Ilustrasi sederhana konsep Samawi (atas) dan Ardhi (bawah).
Dalam berbagai tradisi pemikiran, baik filosofis maupun keagamaan, terdapat dikotomi fundamental yang membagi realitas menjadi dua domain utama: **Samawi** dan **Ardhi**. Kedua istilah ini, yang seringkali ditemukan dalam konteks linguistik Arab dan maknanya yang meresap ke dalam budaya Islam dan Timur Tengah, merujuk pada alam atas (langit) dan alam bawah (bumi). Memahami pemisahan ini bukan hanya sekadar membagi ruang fisik, tetapi juga memahami hierarki eksistensi, spiritualitas, dan keterbatasan manusia.
Kata "Samawi" (السماوي) berasal dari kata dasar 'Sama' yang berarti langit. Secara harfiah, Samawi merujuk pada segala sesuatu yang berada di atas, termasuk atmosfer, bintang, planet, dan segala entitas kosmik yang terhampar luas di atas kepala kita. Dalam konteks spiritual, Samawi melampaui sekadar ruang fisik. Ia seringkali diasosiasikan dengan hal-hal yang transenden, ilahiah, dan kekal.
Bagi banyak pemikir, Samawi adalah wilayah yang dihuni oleh malaikat, wahyu, dan kemuliaan Tuhan. Sifat-sifat yang dilekatkan pada alam Samawi cenderung meliputi kesempurnaan, keteraturan (yang terlihat dari pergerakan benda-benda langit yang presisi), dan kekalutan. Ketika manusia merenungkan Samawi, ia diundang untuk melihat melampaui keterbatasan materi dan merasakan keagungan ciptaan yang jauh melampaui pemahaman empiris semata. Cahaya yang datang dari langit, seperti matahari dan bulan, seringkali menjadi simbol petunjuk dan pengetahuan yang datang dari sumber yang lebih tinggi.

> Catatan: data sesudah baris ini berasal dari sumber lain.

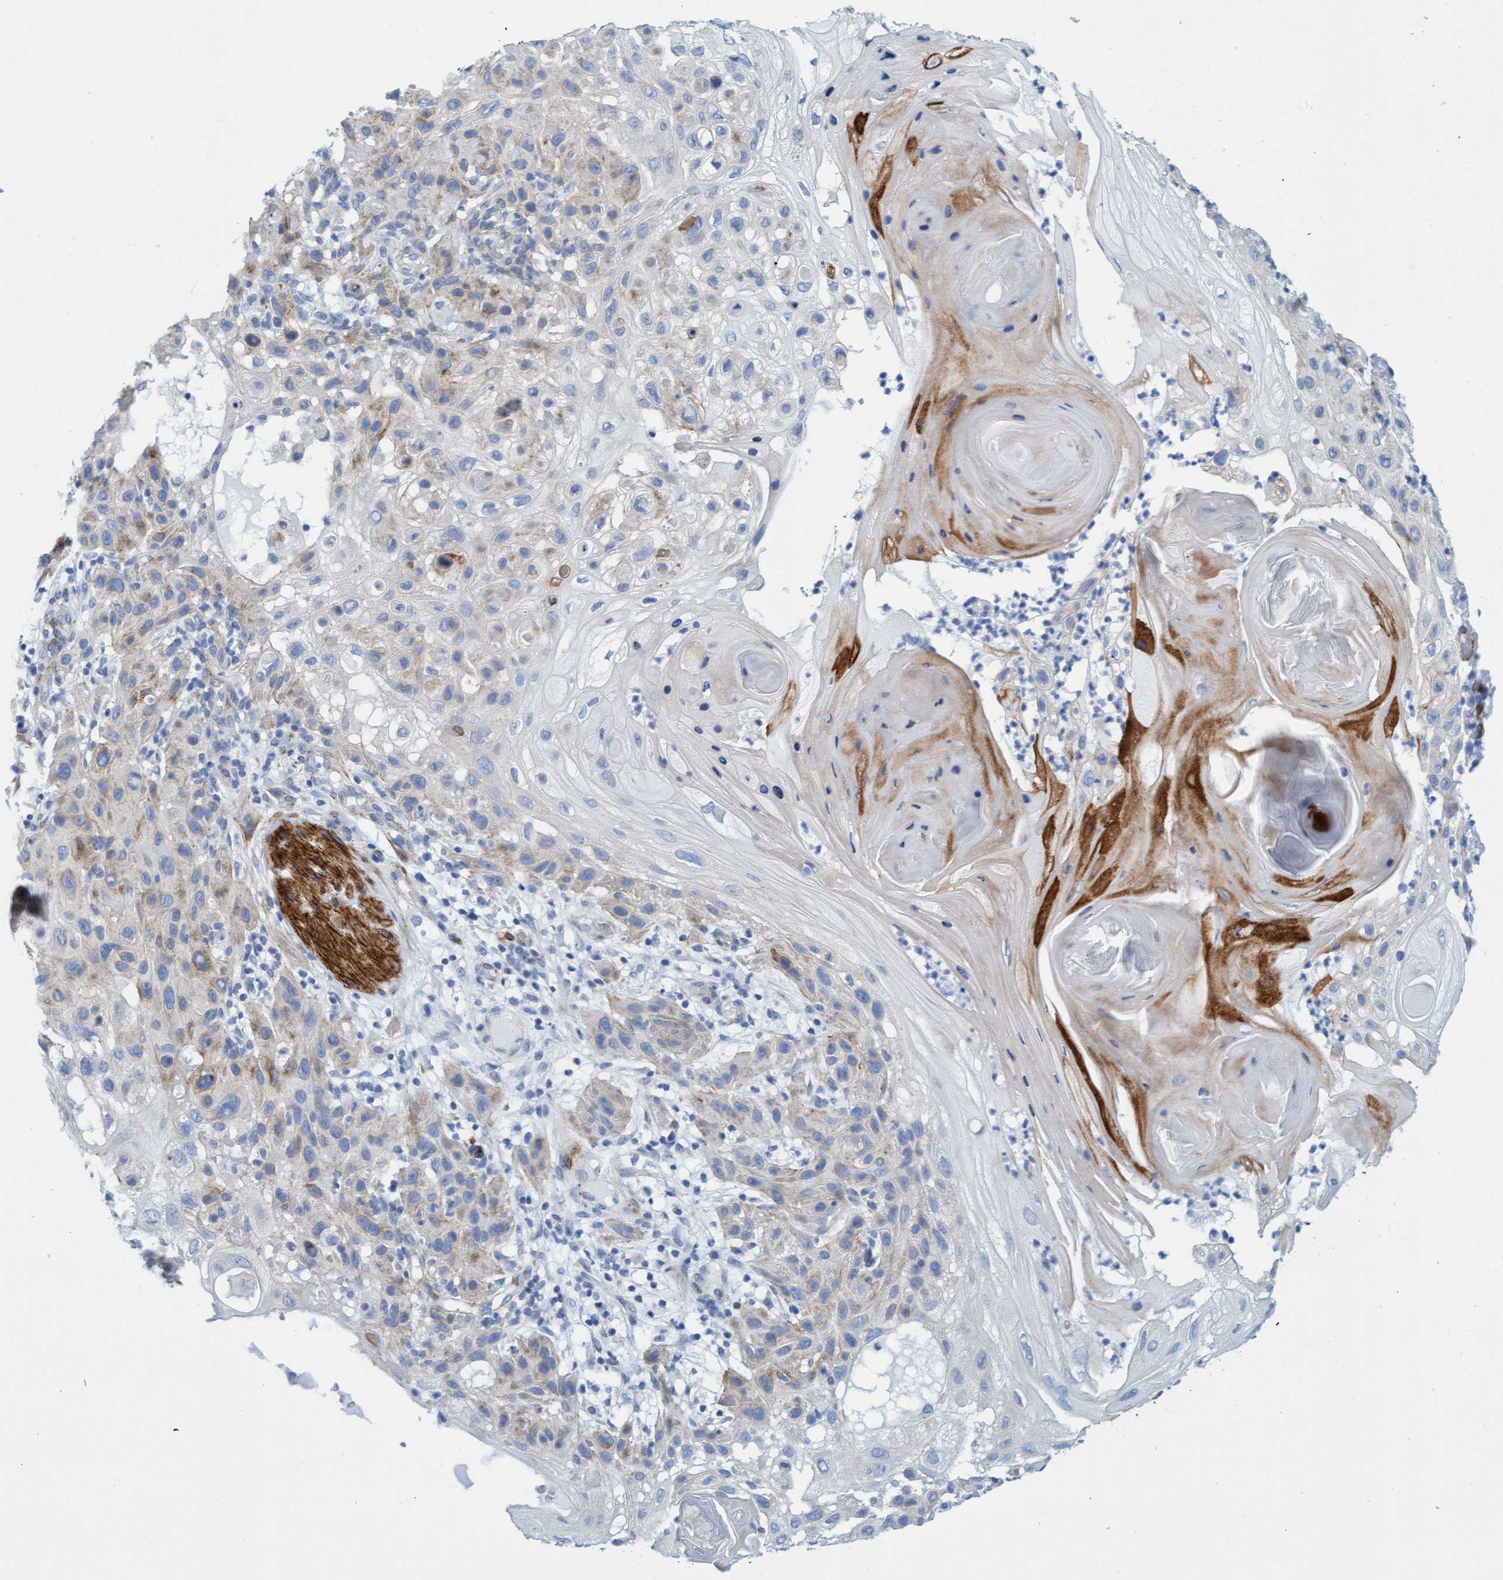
{"staining": {"intensity": "moderate", "quantity": "<25%", "location": "cytoplasmic/membranous"}, "tissue": "skin cancer", "cell_type": "Tumor cells", "image_type": "cancer", "snomed": [{"axis": "morphology", "description": "Squamous cell carcinoma, NOS"}, {"axis": "topography", "description": "Skin"}], "caption": "Skin cancer (squamous cell carcinoma) tissue displays moderate cytoplasmic/membranous staining in about <25% of tumor cells", "gene": "MTFR1", "patient": {"sex": "female", "age": 96}}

Sebaliknya, "Ardhi" (الأرضي) merujuk pada segala sesuatu yang berkaitan dengan bumi atau 'Ard'. Ini adalah ranah tempat kita berpijak, tempat kehidupan material terwujud, pertumbuhan terjadi, dan siklus lahir, hidup, dan mati berulang. Ardhi adalah dunia yang empiris, yang dapat diukur, disentuh, dan dialami secara langsung oleh indra manusia.
Alam Ardhi dicirikan oleh perubahan, ketidaksempurnaan, dan keterbatasan waktu. Meskipun ia adalah wadah bagi peradaban, konflik, dan pencapaian manusia, ia juga merupakan medan ujian dan perjalanan sementara. Dalam banyak narasi, Ardhi adalah tempat di mana manusia memiliki kehendak bebas untuk memilih jalan mereka, meskipun tujuan akhir mereka mungkin terikat pada alam yang lebih tinggi. Berbeda dengan kekalnya Samawi, Ardhi bersifat fana; segala yang dibangun di atasnya pada akhirnya akan mengalami kehancuran atau transformasi.
Pemisahan antara Samawi dan Ardhi menciptakan sebuah dialektika yang sangat penting dalam pandangan dunia. Kehidupan manusia secara inheren terjebak di antara kedua kutub ini. Kita adalah makhluk Ardhi—terikat pada kebutuhan fisik, gravitasi, dan waktu—namun kita memiliki aspirasi dan kapasitas spiritual untuk mengarahkan pandangan dan hati kita menuju Samawi.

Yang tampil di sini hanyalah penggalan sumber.